I confess: I have not been especially diligent these past few days. I’m in the process of making some fairly radical renovations to my regular routine, and as a result I am still disoriented by my own erratic progress. I decided to focus on a handful of manageable variables in the short term, and from there I’ll try build a more holistic regimen. I’ve executed those initial operations reasonably well, at least, so I’m hopeful that the rest of my work will fall into place organically as I go.
This week I have two objectives: I need to sift through my extant poems and determine which ones will fit in the collection, and I need to compile a list of contests (first book and otherwise) to which I might send the volume. It feels presumptuous to swing for the fences with a full-blown contest submission right out of the gates (more or less; I realized just the other day how long I’ve been working toward this), but just about every poet I’ve spoken to and every resource I’ve consulted has pointed me in this direction. In any case, rigorous, merciless scrutiny has confirmed that I have a sizeable cluster of poems that cohere in a dynamic, provocative way, so I’m well past the point of no return in that regard. Swing for the fences I must.
Perhaps the most important understanding I arrived at this week emerged after I assembled my list of open contests; I’ll get to that revelation in a moment. The process of compiling contest information probably warrants a post unto itself, as it involves a variety of involutions I didn’t really expect. I wanted to collect the usual data (deadlines, page length requirements, entry fees, judging formats, and the like), and that’s easy enough to do. There are several folks on the web who’ve already collected much of that information, and their generous legwork spares me the needless recap. What was more significant to me, however, was getting a sense of the complexion of each contest, and that involved a far more circuitous search.
The most prestigious contests are the easiest to research and appallingly daunting–few things will chasten poetic pride and presumption like reading a chronicle of contest winners that consists entirely of books you admire by writers you revere. I wanted to see who the winners were, to skim sample poems, to read the work of contest judges when I could find it. I’m not fool enough to imagine I could identify some quality inherent to all winning entries, but I thought I could at least get a sense of the kinds of integrity that could hold a collection together, the kinds of aesthetic sensibilities that are in play. To be candid, I also wanted a little reassurance, a sense that verse like mine still has a place in the maelstrom of current work. Happily, I came away with the conviction that it does.
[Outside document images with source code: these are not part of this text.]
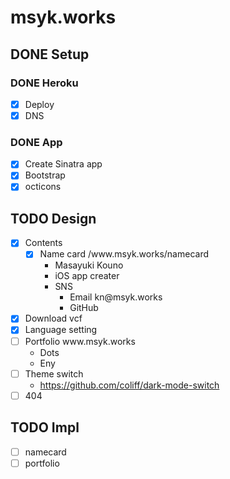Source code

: * msyk.works
** DONE Setup
CLOSED: [2019-09-28 Sat 16:24]
*** DONE Heroku
CLOSED: [2019-09-28 Sat 15:47]
- [X] Deploy
- [X] DNS
*** DONE App
CLOSED: [2019-09-28 Sat 16:24]
- [X] Create Sinatra app
- [X] Bootstrap
- [X] octicons
** TODO Design
- [X] Contents
  - [X] Name card /www.msyk.works/namecard
    - Masayuki Kouno
    - iOS app creater
    - SNS
      - Email kn@msyk.works
      - GitHub
- [X] Download vcf
- [X] Language setting
- [ ] Portfolio www.msyk.works
  - Dots
  - Eny
- [ ] Theme switch
  - https://github.com/coliff/dark-mode-switch
- [ ] 404
** TODO Impl
- [ ] namecard
- [ ] portfolio
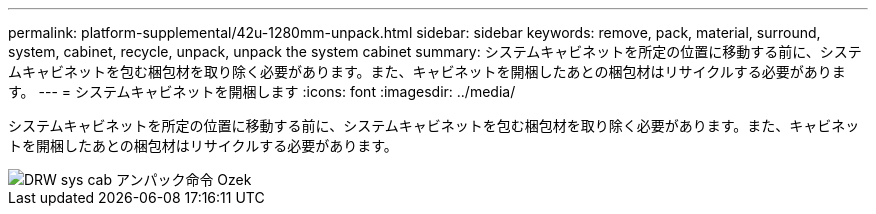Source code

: ---
permalink: platform-supplemental/42u-1280mm-unpack.html 
sidebar: sidebar 
keywords: remove, pack, material, surround, system, cabinet, recycle, unpack, unpack the system cabinet 
summary: システムキャビネットを所定の位置に移動する前に、システムキャビネットを包む梱包材を取り除く必要があります。また、キャビネットを開梱したあとの梱包材はリサイクルする必要があります。 
---
= システムキャビネットを開梱します
:icons: font
:imagesdir: ../media/


[role="lead"]
システムキャビネットを所定の位置に移動する前に、システムキャビネットを包む梱包材を取り除く必要があります。また、キャビネットを開梱したあとの梱包材はリサイクルする必要があります。

image::../media/drw_sys_cab_unpacking_instructions_ozeki.gif[DRW sys cab アンパック命令 Ozek]

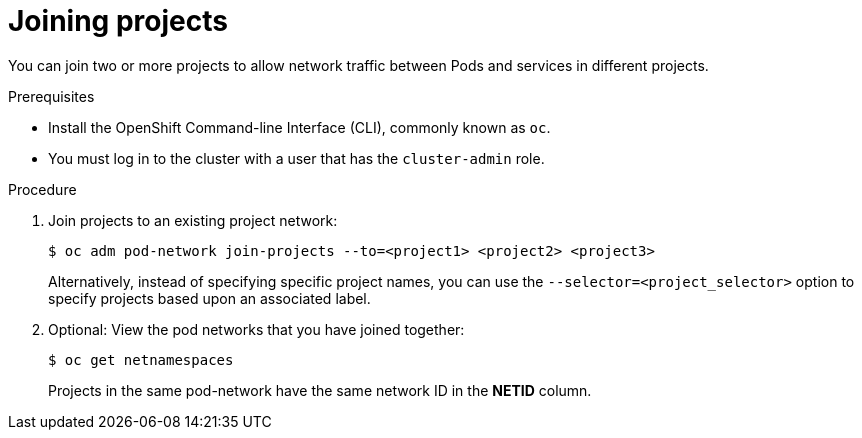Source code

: // Module included in the following assemblies:
// * networking/multitenant-isolation.adoc

[id="nw-multitenant-joining_{context}"]
= Joining projects

You can join two or more projects to allow network traffic between Pods and
services in different projects.

.Prerequisites

* Install the OpenShift Command-line Interface (CLI), commonly known as `oc`.
* You must log in to the cluster with a user that has the `cluster-admin` role.

.Procedure

. Join projects to an existing project network:
+
----
$ oc adm pod-network join-projects --to=<project1> <project2> <project3>
----
+
Alternatively, instead of specifying specific project names, you can use the
`--selector=<project_selector>` option to specify projects based upon an
associated label.

. Optional: View the pod networks that you have joined together:
+
----
$ oc get netnamespaces
----
+
Projects in the same pod-network have the same network ID in the *NETID* column.
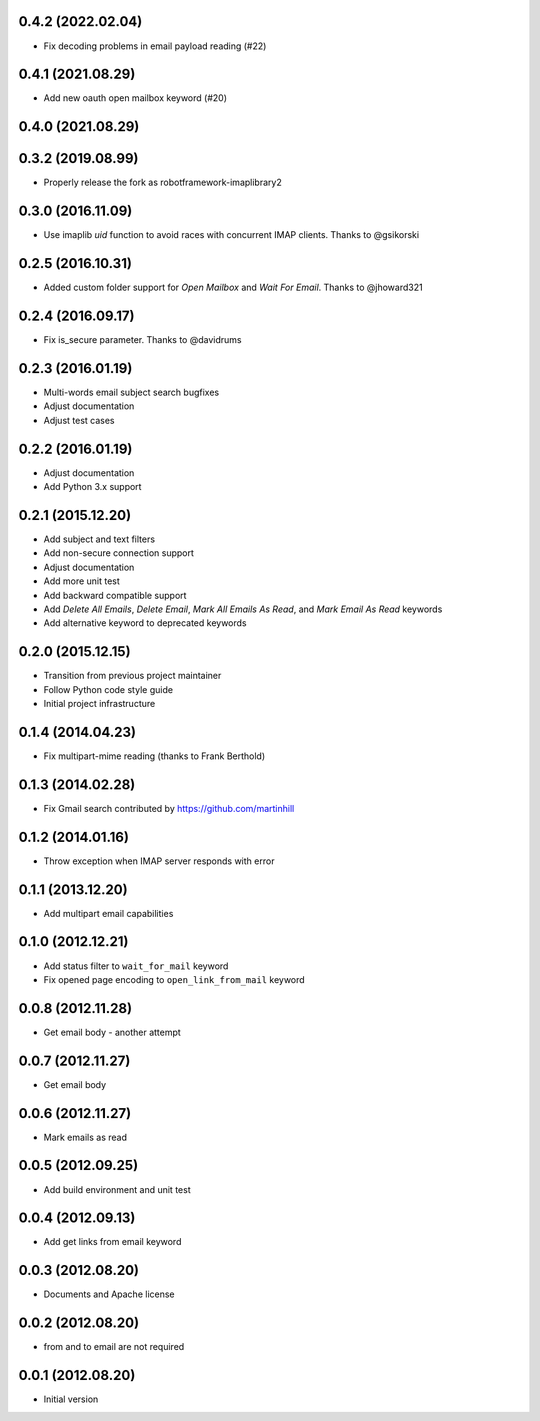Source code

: 0.4.2 (2022.02.04)
==================

* Fix decoding problems in email payload reading (#22)

0.4.1 (2021.08.29)
==================

* Add new oauth open mailbox keyword (#20)

0.4.0 (2021.08.29)
==================

0.3.2 (2019.08.99)
==================

* Properly release the fork as robotframework-imaplibrary2

0.3.0 (2016.11.09)
==================

* Use imaplib `uid` function to avoid races with concurrent IMAP clients.
  Thanks to @gsikorski

0.2.5 (2016.10.31)
==================

* Added custom folder support for `Open Mailbox` and `Wait For Email`.
  Thanks to @jhoward321

0.2.4 (2016.09.17)
==================

* Fix is_secure parameter. Thanks to @davidrums

0.2.3 (2016.01.19)
==================

* Multi-words email subject search bugfixes
* Adjust documentation
* Adjust test cases

0.2.2 (2016.01.19)
==================

* Adjust documentation
* Add Python 3.x support

0.2.1 (2015.12.20)
==================

* Add subject and text filters
* Add non-secure connection support
* Adjust documentation
* Add more unit test
* Add backward compatible support
* Add `Delete All Emails`, `Delete Email`, `Mark All Emails As Read`,
  and `Mark Email As Read` keywords
* Add alternative keyword to deprecated keywords

0.2.0 (2015.12.15)
==================

* Transition from previous project maintainer
* Follow Python code style guide
* Initial project infrastructure

0.1.4 (2014.04.23)
==================

* Fix multipart-mime reading (thanks to Frank Berthold)

0.1.3 (2014.02.28)
==================

* Fix Gmail search contributed by https://github.com/martinhill

0.1.2 (2014.01.16)
==================

* Throw exception when IMAP server responds with error

0.1.1 (2013.12.20)
==================

* Add multipart email capabilities

0.1.0 (2012.12.21)
==================

* Add status filter to ``wait_for_mail`` keyword
* Fix opened page encoding to ``open_link_from_mail`` keyword

0.0.8 (2012.11.28)
==================

* Get email body - another attempt

0.0.7 (2012.11.27)
==================

* Get email body

0.0.6 (2012.11.27)
==================

* Mark emails as read

0.0.5 (2012.09.25)
==================

* Add build environment and unit test

0.0.4 (2012.09.13)
==================

* Add get links from email keyword

0.0.3 (2012.08.20)
==================

* Documents and Apache license

0.0.2 (2012.08.20)
==================

* from and to email are not required

0.0.1 (2012.08.20)
==================

* Initial version
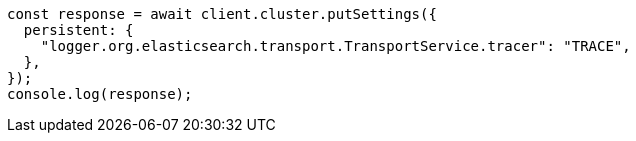 // This file is autogenerated, DO NOT EDIT
// Use `node scripts/generate-docs-examples.js` to generate the docs examples

[source, js]
----
const response = await client.cluster.putSettings({
  persistent: {
    "logger.org.elasticsearch.transport.TransportService.tracer": "TRACE",
  },
});
console.log(response);
----
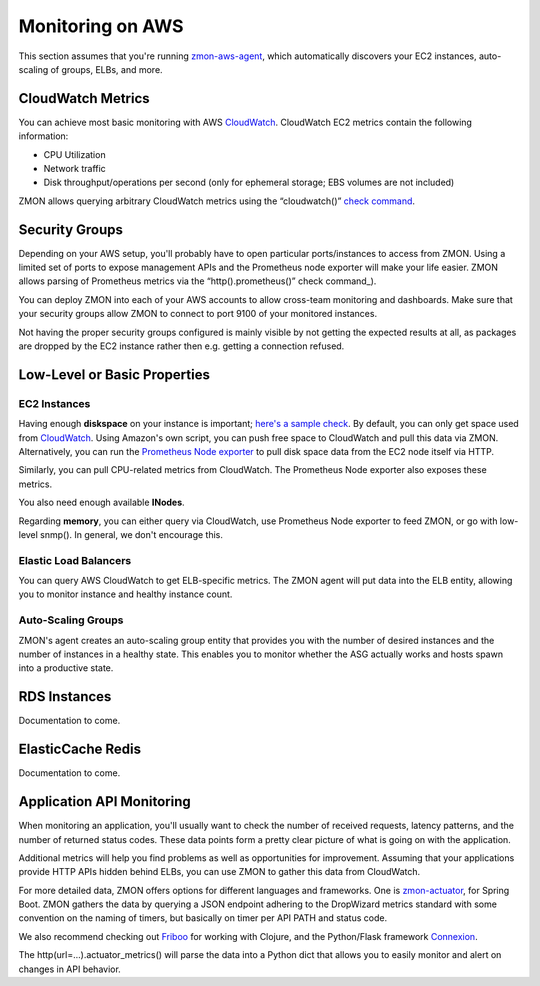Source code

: .. _monitoringonaws:

*****************
Monitoring on AWS
*****************

This section assumes that you're running zmon-aws-agent_, which automatically discovers your EC2 instances, auto-scaling of groups, ELBs, and more.

CloudWatch Metrics
---------------
You can achieve most basic monitoring with AWS CloudWatch_. CloudWatch EC2 metrics contain the following information:

- CPU Utilization
- Network traffic
- Disk throughput/operations per second (only for ephemeral storage; EBS volumes are not included)

ZMON allows querying arbitrary CloudWatch metrics using the “cloudwatch()” `check command`_.

Security Groups
---------------

Depending on your AWS setup, you'll probably have to open particular ports/instances to access from ZMON. Using a limited set of ports to expose management APIs and the Prometheus node exporter will make your life easier. ZMON allows parsing of Prometheus metrics via the “http().prometheus()” check command_).

You can deploy ZMON into each of your AWS accounts to allow cross-team monitoring and dashboards. Make sure that your security groups allow ZMON to connect to port 9100 of your monitored instances.

Not having the proper security groups configured is mainly visible by not getting the expected results at all, as packages are dropped by the EC2 instance rather then e.g. getting a connection refused.

Low-Level or Basic Properties
-----------------------------

EC2 Instances
=============

Having enough **diskspace** on your instance is important; `here's a sample check`_. By default, you can only get space used from CloudWatch_. Using Amazon's own script, you can push free space to CloudWatch and pull this data via ZMON. Alternatively, you can run the `Prometheus Node exporter`_ to pull disk space data from the EC2 node itself via HTTP. 

Similarly, you can pull CPU-related metrics from CloudWatch. The Prometheus Node exporter also exposes these metrics. 

You also need enough available **INodes**.

Regarding **memory**, you can either query via CloudWatch, use Prometheus Node exporter to feed ZMON, or go with low-level snmp(). In general, we don't encourage this.

Elastic Load Balancers
======================

You can query AWS CloudWatch to get ELB-specific metrics. The ZMON agent will put data into the ELB entity, allowing you to monitor instance and healthy instance count.

Auto-Scaling Groups
===================

ZMON's agent creates an auto-scaling group entity that provides you with the number of desired instances and the number of instances in a healthy state. This enables you to monitor whether the ASG actually works and hosts spawn into a productive state.

RDS Instances
-------------

Documentation to come.

ElasticCache Redis
------------------

Documentation to come.

Application API Monitoring
--------------------------

When monitoring an application, you'll usually want to check the number of received requests, latency patterns, and the number of returned status codes. These data points form a pretty clear picture of what is going on with the application. 

Additional metrics will help you find problems as well as opportunities for improvement. Assuming that your applications provide HTTP APIs hidden behind ELBs, you can use ZMON to gather this data from CloudWatch.

For more detailed data, ZMON offers options for different languages and frameworks. One is zmon-actuator_, for Spring Boot. ZMON gathers the data by querying a JSON endpoint adhering to the DropWizard metrics standard with some convention on the naming of timers, but basically on timer per API PATH and status code.

We also recommend checking out Friboo_ for working with Clojure, and the Python/Flask framework Connexion_.

The http(url=...).actuator_metrics() will parse the data into a Python dict that allows you to easily monitor and alert on changes in API behavior.

.. _zmon-aws-agent: https://github.com/zalando/zmon-aws-agent
.. _check command: https://zmon.readthedocs.io/en/latest/user/check-commands.html#cloudwatch
.. _CloudWatch: https://aws.amazon.com/cloudwatch/
.. _Prometheus Node exporter: https://github.com/prometheus/node_exporter
.. _here's a sample check: https://github.com/zalando/zmon/tree/master/examples/check-definitions/ec2-diskspace.yaml
.. _zmon-actuator: https://github.com/zalando/zmon-actuator
.. _Friboo: https://github.com/zalando-stups/friboo
.. _Connexion: https://github.com/zalando/connexion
Some of the contests, however, require much more careful scrutiny. Many have been obliged to close down, change publishers, or limit their work to odd- or even-numbered years, a product no doubt of these hard times. Still others have clear conditions of entry: some are limited to women, or GLBT poets, or writers hailing from certain locales. Some contest guidelines sent up red flags (in terms of inflated entry fees or conditions imposed upon the winners), and there were others with winners whose names I could not hunt down who had (ostensibly) authored works I could not discover. Working out the rules of the road was an illuminating and frustrating experience, one that took me the better part of the past three days.
At present, I have a list of 68 total contests to consider; over the next couple of days I’m going to winnow that list down to a much more manageable size. Don’t ask me how–that’s another subject for another day.
That important understanding I mentioned above, however, emerged when a student stopped by my office and asked if she could see the list, which I had just printed out. She seemed bewildered, so I asked if I had done something wrong. “What are the prizes for winning the contests?” she quite reasonably inquired.
I hadn’t created a column for prizes on my resource list, and that tells me that my head is in exactly the right place.